Previous attempts to create a community college in Coconino County—1978 and 1985—failed. By 1990, another effort was underway, and during a November 1990 election, a ballot measure to form a community college district passed, according to the Arizona Daily Sun. Subsequently, in May 1991, voters approved funding the community college. Nearly 1,000 county residents registered for classes.

Coconino Community College opened as Coconino County Community College on July 1, 1991, in a shopping center at the top of Fourth Street. The first day of classes were in late August 1991. On January 4, 2002, the Lone Tree campus in Flagstaff, AZ opened.

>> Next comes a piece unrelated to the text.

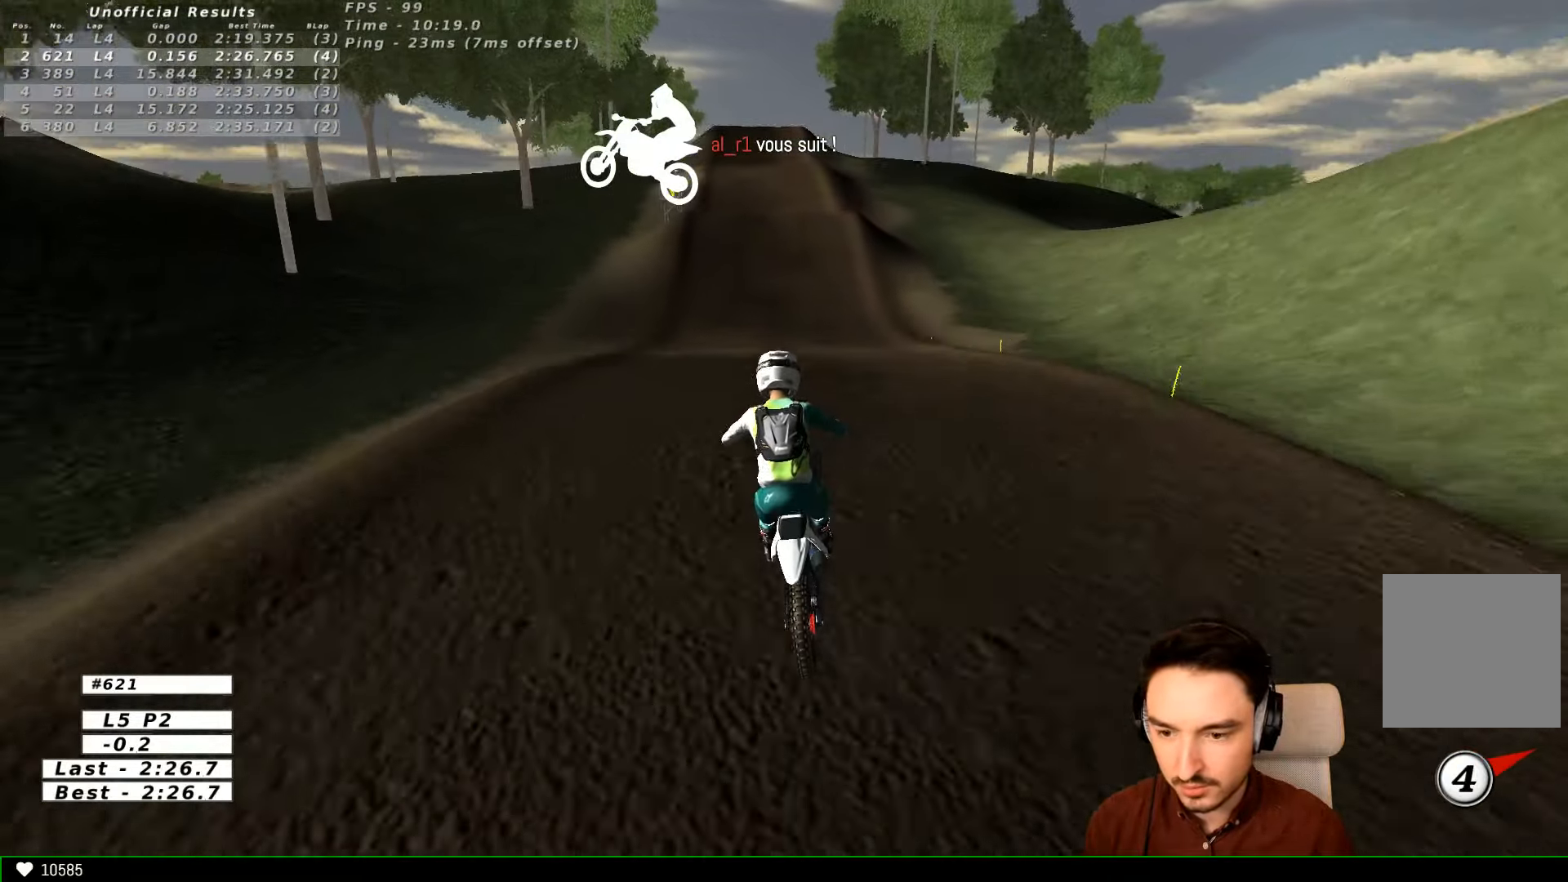
{"dt_ms": 500, "buttons": ["R2"], "left_stick": "center", "right_stick": "center", "events": [[400, "left_stick", "center"]]}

In 1995, CCCC dropped "County" from its name, and is now known as Coconino Community College (CCC).

== CCC2NAU ==
Northern Arizona University partners with CCC to allow students to transfer up to 90 credits to a degree. The CCC2NAU program began at CCC in 2008 with a cohort of 15 students, and to date, more than 4,000 students have transitioned to NAU as of the fall semester of 2019.

== Enrollment 2020 ==
As of fall 2020, the total undergraduate enrollment was 3,289.

Gender
| Male | 45% |
| Female | 55% |

Student age
| Under 18 | 21% |
| 18–21 | 45% |
| 22–29 | 21% |
| 30 or older | 13% |

Student race/ethnicity
| Native American | 20% |
| Hispanic | 21% |
| White | 47% |
| Other | 12% |

== Instructional staff ==
As of fall 2015, Coconino Community College has 169 faculty members; 30 full-time and 146 part-time.

As of July 2017, Coconino Community College has 139 faculty members; 33 full-time and 109 part-time.

As of fall 2020, Coconino Community College has 141 faculty members; 41 full-time and 100 part-time.